In mentioning the “cumbersome grilles, cages, steel rooms, and cyclone-fenced enclosures that now take up so much space,” Bellairs was remembering the collection of materials under lock and key at the Notre Dame library, briefly mentioned in his February 27, 1959, Scholastic article. Bowen confirms the library did have such an area, adding it was known by some as the Grid but cannot recall if books on the Index were located there:

“I'm sure that it was, because the University took the Index very seriously. A few members of the Holy Cross order who had responsible positions in the administration had the power, delegated by the Bishop of Fort Wayne, in whose diocese South Bend was located, to grant permission to read these books. I assume that they did so pretty freely for faculty members, but students were a different matter. During my junior year the Liberal and Fine Arts College invited a noted literary critic to give a series of lectures, and he announced that he would talk about four novels: Tolstoy's War and Peace, Dostoyevsky's Brothers Karamazov, Stendhal's The Charterhouse of Parma, and Gide's The Counterfeiters. The college was much embarrassed because the last two were on the index. Students who wanted to read the books in order to attend the lectures had to go to Academic Dean, Father Soleta, and ask permission but he wouldn't give it unless you had already read the two Russian novels. I was among this elite company, so I received permission but I never did get around to reading the books.
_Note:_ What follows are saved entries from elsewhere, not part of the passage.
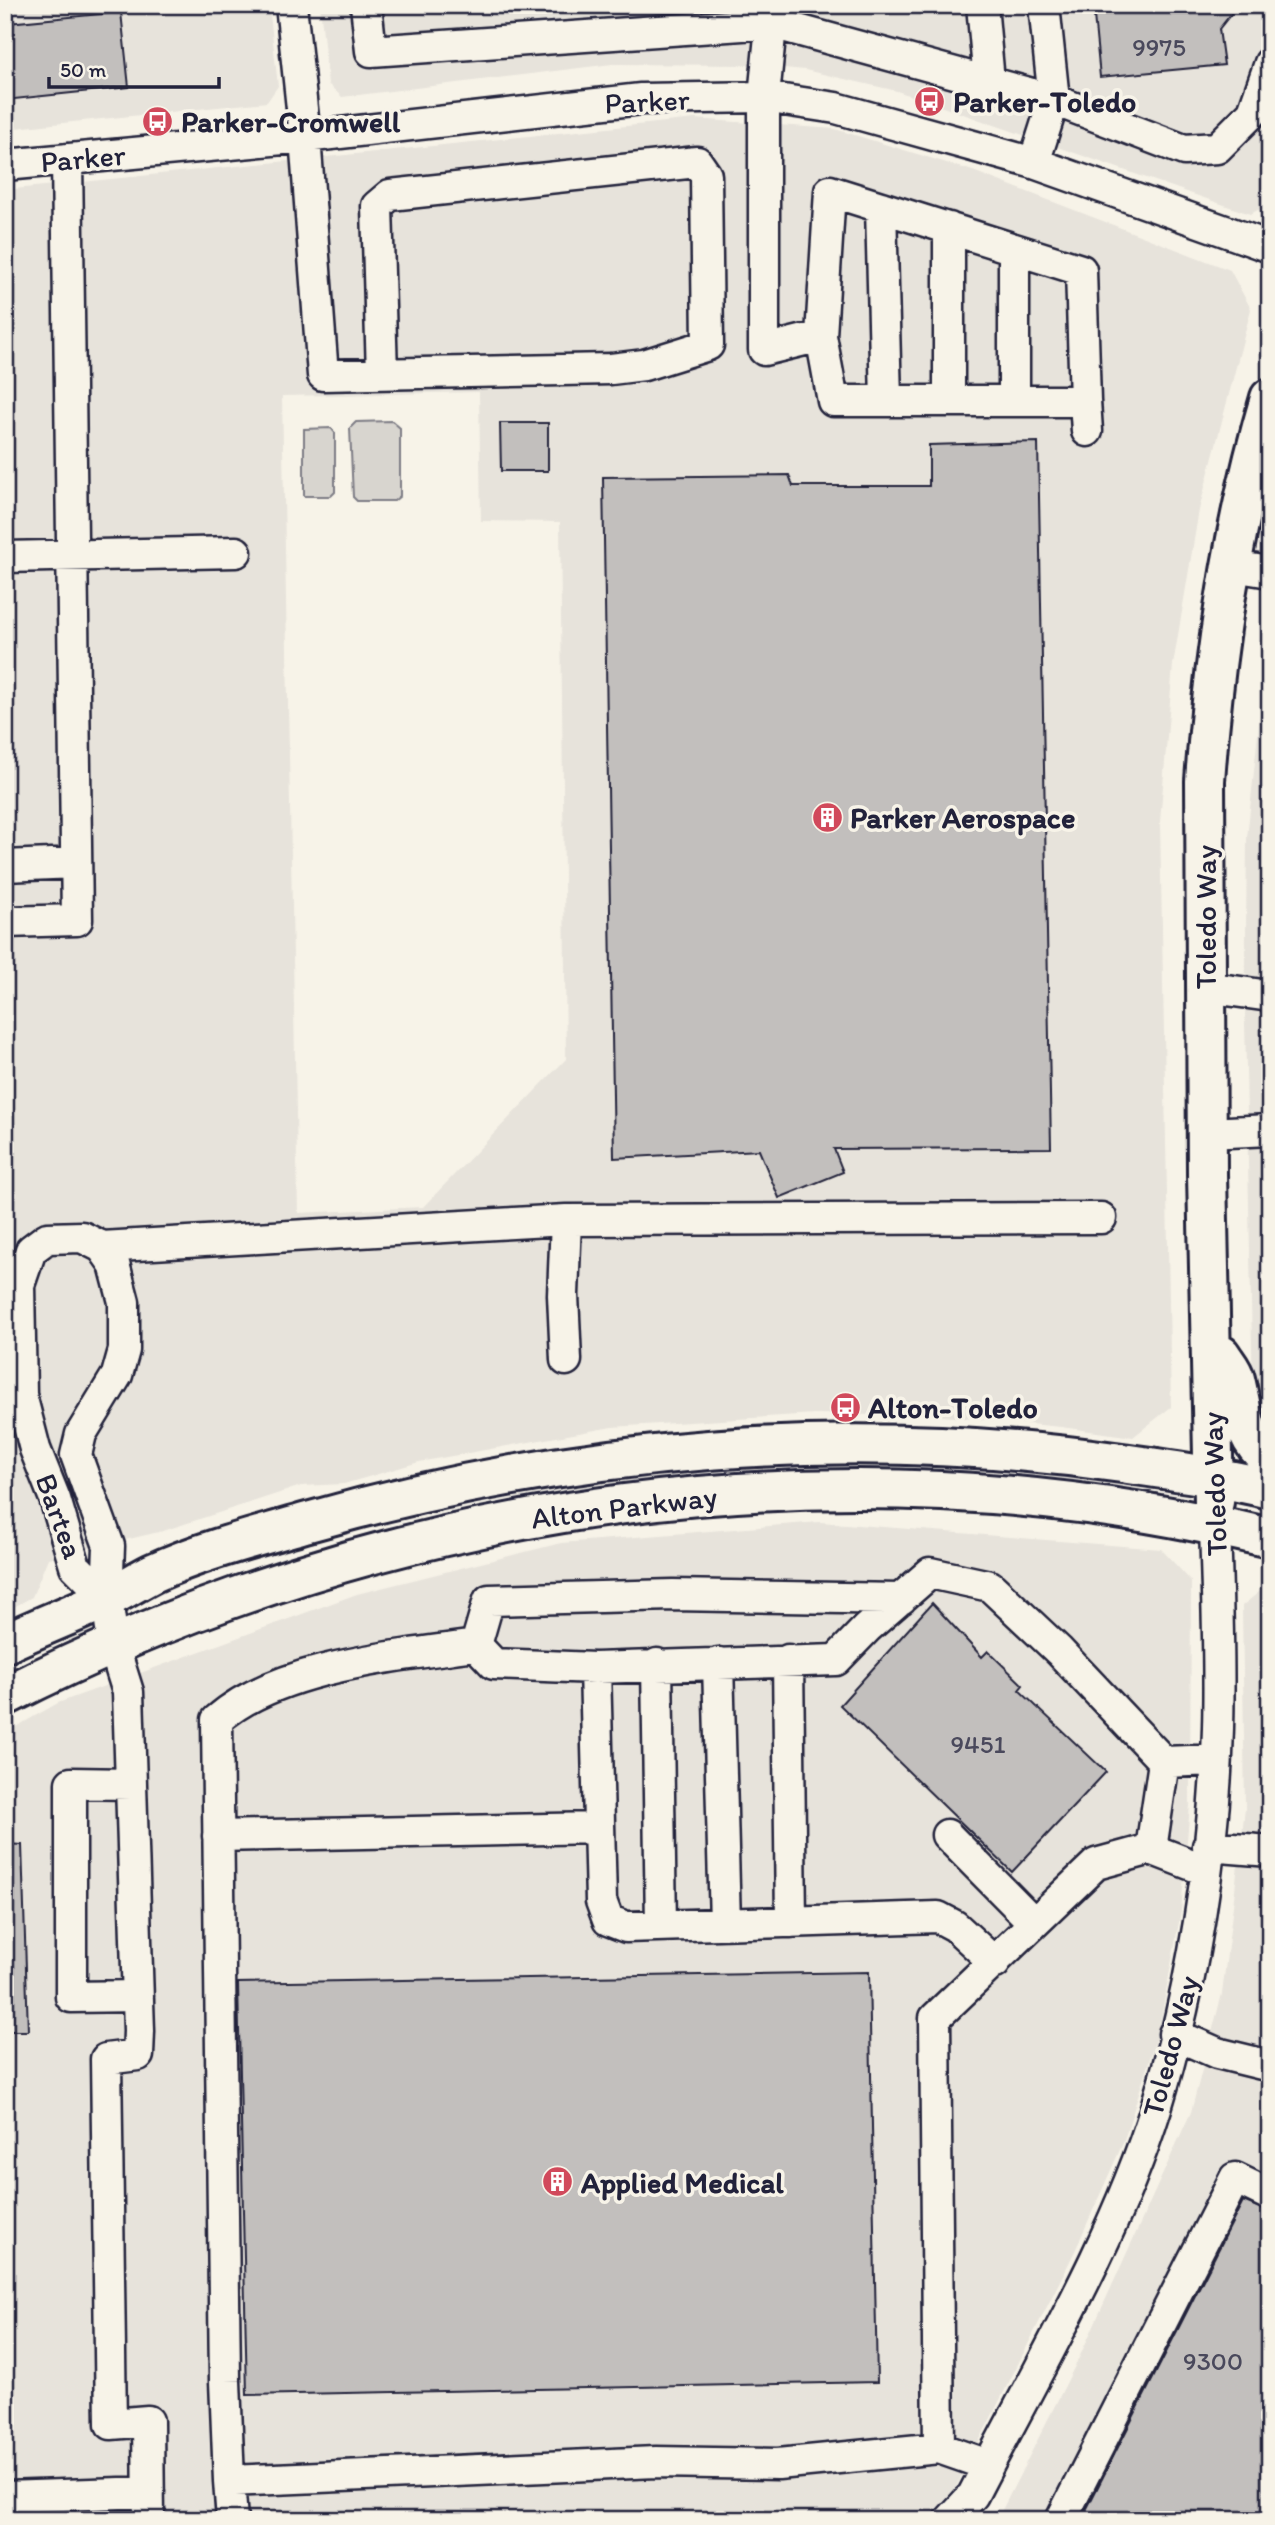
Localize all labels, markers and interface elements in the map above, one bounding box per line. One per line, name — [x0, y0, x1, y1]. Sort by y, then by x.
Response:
house number: 9975 — [1132, 31, 1186, 63]
scale bar — [49, 46, 219, 90]
text: 50 m — [60, 57, 107, 82]
street label: Parker — [604, 80, 691, 122]
place label: Parker-Toledo — [953, 83, 1136, 120]
bus stop icon: Parker-Toledo — [913, 84, 947, 118]
place label: Parker-Cromwell — [181, 103, 401, 140]
bus stop icon: Parker-Cromwell — [141, 104, 175, 138]
street label: Parker — [39, 136, 127, 180]
place label: Parker Aerospace — [850, 799, 1075, 836]
building icon: Parker Aerospace — [810, 800, 844, 834]
street label: Toledo Way — [1187, 845, 1224, 989]
place label: Alton-Toledo — [867, 1389, 1038, 1426]
bus stop icon: Alton-Toledo — [828, 1390, 862, 1424]
street label: Toledo Way — [1193, 1411, 1235, 1557]
street label: Bartea — [28, 1468, 93, 1564]
street label: Alton Parkway — [529, 1477, 719, 1537]
house number: 9451 — [951, 1728, 1005, 1760]
street label: Toledo Way — [1133, 1971, 1207, 2121]
place label: Applied Medical — [580, 2164, 784, 2201]
building icon: Applied Medical — [541, 2165, 575, 2199]
house number: 9300 — [1183, 2345, 1243, 2377]

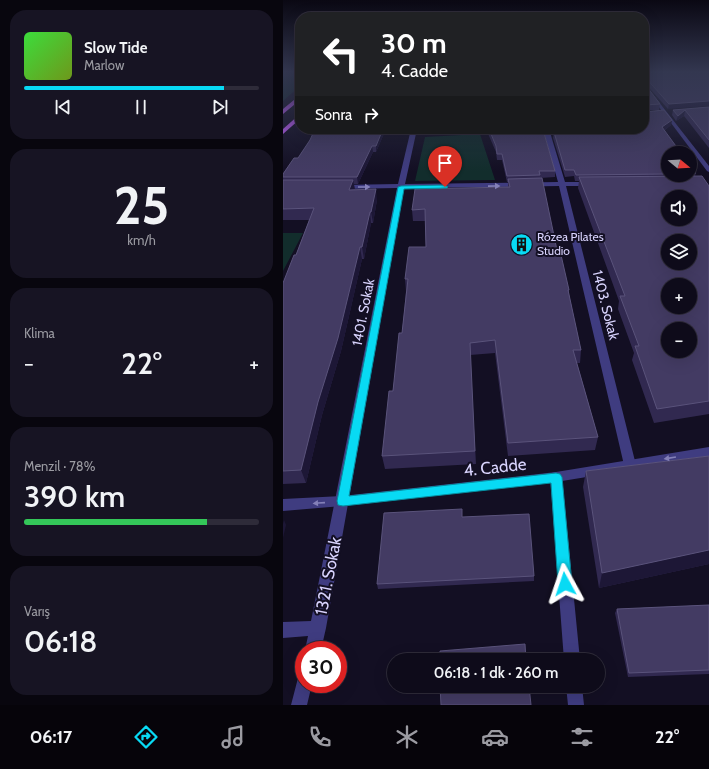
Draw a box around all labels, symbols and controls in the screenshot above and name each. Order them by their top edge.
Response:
text: 30 m [381,26,447,60]
icon: left [315,28,367,80]
text: Slow Tide [84,39,147,57]
text: Marlow [84,57,124,73]
text: 4. Cadde [381,60,448,82]
icon: previous [52,96,74,118]
icon: pause [130,96,152,118]
icon: next [209,96,231,118]
icon: right [360,104,382,126]
text: Sonra [315,106,352,124]
pin [428,146,462,187]
north arrow [661,146,697,182]
map controls [661,146,697,358]
icon: arrive [434,152,456,174]
text: 25 [114,174,169,237]
one-way arrow [488,183,501,189]
one-way arrow [358,184,371,190]
button: sound [661,190,697,226]
place label: Rózea Pilates Studio [537,229,604,258]
building icon: Rózea Pilates Studio [508,231,534,257]
text: km/h [127,232,156,248]
button: layers [661,234,697,270]
street label: 1403. Sokak [589,268,624,342]
street label: 1401. Sokak [348,276,378,347]
button: + [661,278,697,314]
button: − [661,322,697,358]
text: Klima [24,325,55,341]
text: 22° [121,345,162,382]
text: − [24,350,34,377]
text: + [249,350,259,377]
street label: 4. Cadde [463,454,528,480]
one-way arrow [664,455,677,461]
text: Menzil · 78% [24,458,95,474]
text: 390 km [24,478,125,515]
one-way arrow [313,499,325,506]
street label: 1321. Sokak [311,535,345,617]
position arrow [544,563,586,605]
text: Varış [24,603,50,619]
text: 06:18 [24,623,97,660]
speed limit sign: 30 [295,641,347,693]
text: 06:18 · 1 dk · 260 m [434,664,558,682]
icon: directions [132,723,160,751]
icon: music [219,723,247,751]
icon: phone [306,723,334,751]
icon: climate [393,723,421,751]
icon: car [481,723,509,751]
icon: filters [568,723,596,751]
text: 06:17 [30,726,72,748]
text: 22° [655,726,679,748]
I wouldn't be surprised if within the grilles and grids, in addition to works officially on the index, the library also used this area to sequester other books that one or another authority figure had decided were not good for students to have access to.[3]

Bellairs Corpus

  • Bellairs visits the Notre Dame library to check out a book, only to discover said book "had been placed inside the Grill" ("The lock on this massive dungeon had long ago rusted shut, so the locksmith and janitor went to work.") (Scholastic: "twice the brinded cat hath mewed") .
  • Sister M. Fiorello uses Marx's Communist Manifesto in her coursework but isn't sure what to do when the local bishop does not give her Index permission (Saint Fidgeta and Other Parodies, 45).

Reference

  1. Wikipedia: Index Librorum Prohibitorum
  2. Correspondence with Alfred Myers.
  3. Correspondence with Charles Bowen.